I want to use Ebay and buy a couple of thing from Here in Egypt but with my UK debit card. Im with santander(Abbey national) and was just wondering would they charge me for anything, im not drawing out any money and the items would be posted to my family and they will send it to me through someone so yea, whats the cost if anything. 
Thanks alot


----------



## Fatima (Nov 6, 2010)

p.s They will be posted to London, not here in egypt


----------



## MaidenScotland (Jun 6, 2009)

Perhaps I am reading this wrong
You want to buy on Egyptian ebay but have it sent to the UK who will then send it back out here to you? If that is the case why do you not have it just sent to you here?

Maiden


----------



## MaidenScotland (Jun 6, 2009)

Ahhh so basically all you are doing is going on line buying from ebay and having it sent to a UK address... no there will be no charge other than charges you would occur in the U.K


----------



## Fatima (Nov 6, 2010)

pheww great  Thanks


----------



## scooby21 (Mar 30, 2008)

Last year I tried to purchase from ebay using my UK card and UK ebay account as I had done many times in the UK however paypal blocked my account I guess they recognised that I was accessing my account from outside the UK. So you wouldnt get any charges, just paypal may block your account and its a hassle to get unlocked again.


----------



## MaidenScotland (Jun 6, 2009)

I do all my shopping for birthdays christmas etc on line and have never had any problems.
I just use my debit card


----------



## faima (Nov 4, 2010)

MaidenScotland said:


> I do all my shopping for birthdays christmas etc on line and have never had any problems.
> I just use my debit card


Yes, there is no problem using cards, the problem comes when you try to use Paypal


----------



## samertalat (Sep 30, 2010)

faima said:


> Yes, there is no problem using cards, the problem comes when you try to use Paypal


Hate PayPal the worst ever seen , Highway rubbers , They take more commission on the money that what you make profit on selling an item.
I hope to open TV or the internet and see that PayPal is bankrupt .
If you google PayPal you will read a horror stories about them , I have stopped using them 4 years ago and sometimes i have to buy a great deal online and when they only accept PayPal I cancel my order .
PAYPAL SUX BIG TIMES.


----------



## Horus (Sep 17, 2010)

I investigated this very careful; if you are using an unknown IP address overseas the paypal system can block your account, in order to unblock it you will have to ask security questions.

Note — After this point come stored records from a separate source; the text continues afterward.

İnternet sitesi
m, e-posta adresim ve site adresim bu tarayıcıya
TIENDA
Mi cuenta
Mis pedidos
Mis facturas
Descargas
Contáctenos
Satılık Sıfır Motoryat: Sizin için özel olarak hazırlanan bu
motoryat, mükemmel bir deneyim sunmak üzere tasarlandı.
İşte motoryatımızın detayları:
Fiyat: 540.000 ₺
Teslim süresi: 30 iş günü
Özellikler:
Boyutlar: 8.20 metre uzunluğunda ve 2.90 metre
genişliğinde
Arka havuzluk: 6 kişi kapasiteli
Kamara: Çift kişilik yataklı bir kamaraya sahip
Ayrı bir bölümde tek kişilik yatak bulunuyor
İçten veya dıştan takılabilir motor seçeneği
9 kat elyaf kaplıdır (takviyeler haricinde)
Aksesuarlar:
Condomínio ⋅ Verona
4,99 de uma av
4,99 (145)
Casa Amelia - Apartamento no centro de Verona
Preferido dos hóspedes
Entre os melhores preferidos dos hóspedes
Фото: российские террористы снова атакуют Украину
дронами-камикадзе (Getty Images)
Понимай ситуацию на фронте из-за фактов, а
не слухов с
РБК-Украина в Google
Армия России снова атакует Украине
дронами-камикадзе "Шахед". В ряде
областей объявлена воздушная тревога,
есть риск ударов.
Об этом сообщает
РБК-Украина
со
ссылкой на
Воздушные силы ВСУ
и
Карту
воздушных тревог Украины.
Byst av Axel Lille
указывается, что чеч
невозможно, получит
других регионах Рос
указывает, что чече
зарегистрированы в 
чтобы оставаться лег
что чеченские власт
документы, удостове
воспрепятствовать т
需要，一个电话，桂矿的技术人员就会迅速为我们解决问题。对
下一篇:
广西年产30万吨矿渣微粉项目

So make sure all your contact information is up to date and you are aware of recent transactions and approx when you opened your account as they will ask you specific information

You may wish to get the item sent to you via a courier as I have heard that there are issues with items being sent via post to Egypt because Ali Baba and the 40 postal thieves get it first


----------



## samertalat (Sep 30, 2010)

Ali Baba and the 40 postal thieves get it first


Horus will give you 10 that was a good one body.


----------



## faima (Nov 4, 2010)

Horus said:


> Ali Baba and the 40 postal thieves get it first


LOOOOOOL
I am still in this trouble (limited Paypal account), Paypal didn't accept documents I applied. They want the electricity, gaz or telefon bill on my name, with address from the country I registered the account.


----------



## Horus (Sep 17, 2010)

faima said:


> LOOOOOOL
> I am still in this trouble (limited Paypal account), Paypal didn't accept documents I applied. They want the electricity, gaz or telefon bill on my name, with address from the country I registered the account.


Hey thanks for telling me..try and find out if they accept bank statements instead and let me know here as if I run into problems all the bills are in my wife's name and everything else is online


----------